Planning the obvious
Obviously, not all of the tax breaks that were a part of the 2008 law changes affect all building businesses — nor their owners. In fact, many of the provisions contained in our tax laws, both new and existing, might be better ignored.
A builder might, for example, have acquired necessary equipment in 2008. The expenditure for that equipment would qualify as a Section 179 expensing deduction, small enough not to trigger the ceiling. However, with little in the way of profits, a depreciation write-off over a number of years when profits will, hopefully, be greater and the tax bracket more onerous might be more advantageous.
Planning in the face of change
Of more immediate interest may be the basic tax deductions that warrant attention prior to the building operation’s — and the owner’s — tax filing deadlines.
The Office: If you or some of your staff members regularly work from home, you may be entitled to a tax deduction for expenses related to operating that home office. In fact, this deduction may be available to you as an individual even if you have an outside-the-home office and do the bulk of your work at home.
The home office or shop deduction is available to employees, building businesses, business owners, and self-employed contractors, and offers many opportunities for tax deductions. Virtually all outside expenses are deductible, including rent, utilities, insurance, repairs, improvements, maintenance and the like.
Business Smarts: Uncle Sam wants you to get better at what you do, as well as enjoy the fruit of your labor — after taxes. For example, you can deduct expenditures to maintain or improve existing skills, so long as they are related to the building operation. The cost of education that qualifies you for a new job or profession is not deductible, of course.
Business Benefits: As business owners, builders and contractors have an advantage that most other businesses do not have with regard to health care costs — they can deduct many of their health insurance costs from their taxes.

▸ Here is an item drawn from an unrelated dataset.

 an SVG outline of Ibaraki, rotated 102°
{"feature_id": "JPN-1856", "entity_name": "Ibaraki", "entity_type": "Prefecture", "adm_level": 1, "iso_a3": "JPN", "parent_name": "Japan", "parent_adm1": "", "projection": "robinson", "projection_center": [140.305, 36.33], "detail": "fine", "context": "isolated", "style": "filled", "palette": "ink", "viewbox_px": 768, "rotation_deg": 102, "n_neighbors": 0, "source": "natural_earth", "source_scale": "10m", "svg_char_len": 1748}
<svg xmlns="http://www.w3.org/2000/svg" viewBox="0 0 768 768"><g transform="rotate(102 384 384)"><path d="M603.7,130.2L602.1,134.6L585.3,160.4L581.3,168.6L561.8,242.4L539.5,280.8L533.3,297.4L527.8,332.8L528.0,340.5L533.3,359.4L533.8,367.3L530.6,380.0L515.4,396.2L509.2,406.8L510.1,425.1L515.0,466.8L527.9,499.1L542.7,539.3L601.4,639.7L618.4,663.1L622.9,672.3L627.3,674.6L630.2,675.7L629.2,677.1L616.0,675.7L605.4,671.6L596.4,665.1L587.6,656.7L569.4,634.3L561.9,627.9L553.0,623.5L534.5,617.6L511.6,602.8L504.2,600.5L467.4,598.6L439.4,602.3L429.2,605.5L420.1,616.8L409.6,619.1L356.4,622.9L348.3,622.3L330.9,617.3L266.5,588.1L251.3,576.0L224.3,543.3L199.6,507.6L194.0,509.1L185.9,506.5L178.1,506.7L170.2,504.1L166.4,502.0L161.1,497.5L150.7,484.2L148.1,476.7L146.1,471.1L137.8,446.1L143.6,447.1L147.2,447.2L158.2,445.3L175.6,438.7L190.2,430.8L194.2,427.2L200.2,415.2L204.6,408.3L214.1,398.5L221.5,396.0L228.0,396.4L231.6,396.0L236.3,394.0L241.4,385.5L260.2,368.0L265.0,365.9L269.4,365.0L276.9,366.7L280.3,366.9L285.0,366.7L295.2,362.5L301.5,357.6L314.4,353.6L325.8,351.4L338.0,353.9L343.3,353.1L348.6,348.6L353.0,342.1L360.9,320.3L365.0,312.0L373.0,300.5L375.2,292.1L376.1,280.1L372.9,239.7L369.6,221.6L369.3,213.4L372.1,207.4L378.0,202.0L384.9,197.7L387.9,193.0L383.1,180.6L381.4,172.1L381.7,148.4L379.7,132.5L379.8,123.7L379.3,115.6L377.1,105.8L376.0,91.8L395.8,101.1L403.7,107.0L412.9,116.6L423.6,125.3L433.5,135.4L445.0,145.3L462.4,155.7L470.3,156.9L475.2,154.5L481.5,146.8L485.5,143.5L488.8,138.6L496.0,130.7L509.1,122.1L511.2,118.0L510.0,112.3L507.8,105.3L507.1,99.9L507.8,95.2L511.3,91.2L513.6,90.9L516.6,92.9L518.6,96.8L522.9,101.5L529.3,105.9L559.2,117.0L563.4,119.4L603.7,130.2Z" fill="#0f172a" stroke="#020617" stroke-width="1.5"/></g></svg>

When it comes to saving for retirement, contractors, builders and other small business owners are better off than their employees. This is because the government allows small businesses to set up retirement accounts specifically designed for small business owners. Obviously, these retirement accounts cannot ignore any employees the operation may have, but they can and do provide enormous tax benefits intended to maximize the amount of money that can be put away in tax-deferred accounts during working years.
Fun and entertainment: There are also those enjoyable, entertaining tax deductions. Frequently, important business meetings, client contacts and marketing efforts take place at restaurants, golf courses or sporting events. Under our tax rules, you can deduct amounts spent for entertainment and half of the amounts spent for food and beverage.

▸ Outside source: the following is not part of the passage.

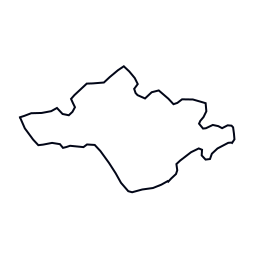 the border of Želino, rotated 137°
{"feature_id": "MKD-2918", "entity_name": "Želino", "entity_type": "Statistical Region", "adm_level": 1, "iso_a3": "MKD", "parent_name": "North Macedonia", "parent_adm1": "", "projection": "natural_earth1", "projection_center": [21.115, 41.912], "detail": "fine", "context": "isolated", "style": "outline", "palette": "ink", "viewbox_px": 256, "rotation_deg": 137, "n_neighbors": 0, "source": "natural_earth", "source_scale": "10m", "svg_char_len": 1185}
<svg xmlns="http://www.w3.org/2000/svg" viewBox="0 0 256 256"><g transform="rotate(137 128 128)"><path d="M86.3,138.0L79.9,134.5L78.5,121.9L78.5,114.4L74.8,112.7L68.9,112.1L61.1,104.6L56.6,97.1L54.3,93.2L59.3,86.8L65.3,84.5L70.3,83.9L73.1,82.7L73.5,76.4L71.2,74.7L63.9,72.4L60.7,67.8L59.3,63.7L53.3,62.0L50.7,59.1L50.7,56.8L54.3,51.7L57.9,47.1L62.1,46.1L62.3,46.8L64.8,48.8L76.5,52.0L84.2,52.0L89.2,49.4L92.8,52.0L92.8,57.7L88.7,61.6L90.2,64.8L98.4,67.3L112.1,68.6L117.2,68.6L120.8,63.5L124.3,61.6L130.9,61.6L135.2,61.3L135.2,62.1L142.2,63.8L150.7,67.1L159.5,73.3L168.8,78.2L170.9,81.6L170.5,92.7L167.9,103.3L165.7,115.5L163.9,130.0L163.9,138.3L169.2,143.9L173.6,144.4L182.5,154.5L186.0,156.1L189.1,157.8L188.8,162.6L193.7,168.9L201.5,173.8L205.3,176.6L205.3,184.2L203.7,198.1L199.8,209.2L200.5,209.9L195.6,207.6L188.7,204.8L180.9,197.9L172.7,192.7L166.3,191.1L166.3,182.9L162.6,177.7L157.6,177.7L152.6,179.4L151.2,184.0L149.8,188.1L144.8,188.6L135.7,188.6L127.9,188.6L123.3,184.6L114.6,177.7L106.4,177.7L95.9,177.1L89.0,176.0L88.5,168.5L89.0,159.9L90.9,153.5L96.8,152.4L98.6,148.4L98.6,145.5L95.4,138.0L91.3,138.0L86.3,138.0Z" fill="none" stroke="#020617" stroke-width="2"/></g></svg>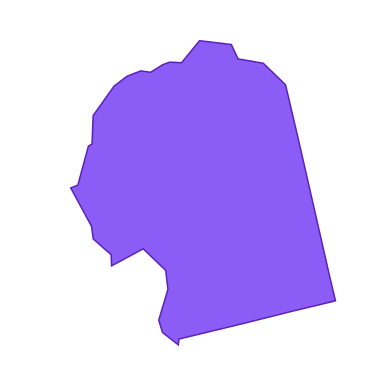 Marion, Tennessee, United States of America, rotated 256°
{"feature_id": "52423323B8492210965079", "entity_name": "Marion", "entity_type": "district", "adm_level": 2, "iso_a3": "USA", "parent_name": "United States of America", "parent_adm1": "Tennessee", "projection": "albers", "projection_center": [-85.609, 35.151], "detail": "fine", "context": "isolated", "style": "filled", "palette": "violet", "viewbox_px": 384, "rotation_deg": 256, "n_neighbors": 0, "source": "geoboundaries", "source_scale": "gbopen_adm2", "svg_char_len": 587}
<svg xmlns="http://www.w3.org/2000/svg" viewBox="0 0 384 384"><g transform="rotate(256 192 192)"><path d="M47.0,141.7L52.5,143.9L52.0,213.0L52.1,256.1L51.7,304.9L71.7,305.1L74.2,305.1L198.9,307.6L228.8,308.1L273.4,308.7L299.7,292.3L310.0,268.9L325.6,265.8L337.0,235.9L320.0,213.2L323.4,201.7L322.7,194.7L318.2,180.7L321.9,171.6L320.1,157.1L313.6,142.0L290.1,114.6L262.7,106.6L261.6,102.6L226.3,82.9L225.3,75.3L183.1,86.2L170.4,84.8L150.6,98.4L139.8,96.1L148.7,130.9L122.3,147.5L103.4,145.1L75.7,128.7L62.8,129.4L47.0,141.7Z" fill="#8b5cf6" stroke="#5b21b6" stroke-width="1.5"/></g></svg>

Remember, however, because taxpayers continue to abuse this deduction, the IRS has strict rules limiting the types and amounts of entertainment costs that are tax deductible — and they enforce them, providing another good reason to seek professional tax advice.
In the area of fringe benefits, retirement plans and the like, the majority of shareholder/owners, partners and principals are considered employees of the business, entitled to reap all rewards offered by the business. Naturally, those benefit programs cannot discriminate in favor of the owner/shareholder or any highly-compensated worker.
It should be obvious by now that professional advice is a virtual necessity for every building business as well as every builder and contractor. It is not too late to take full advantage of the new and, in many cases, temporary, tax breaks that became a reality during 2008. Nor is it too late to develop a strategy that will help reduce the tax bill for the 2008 tax year — and for many years to come.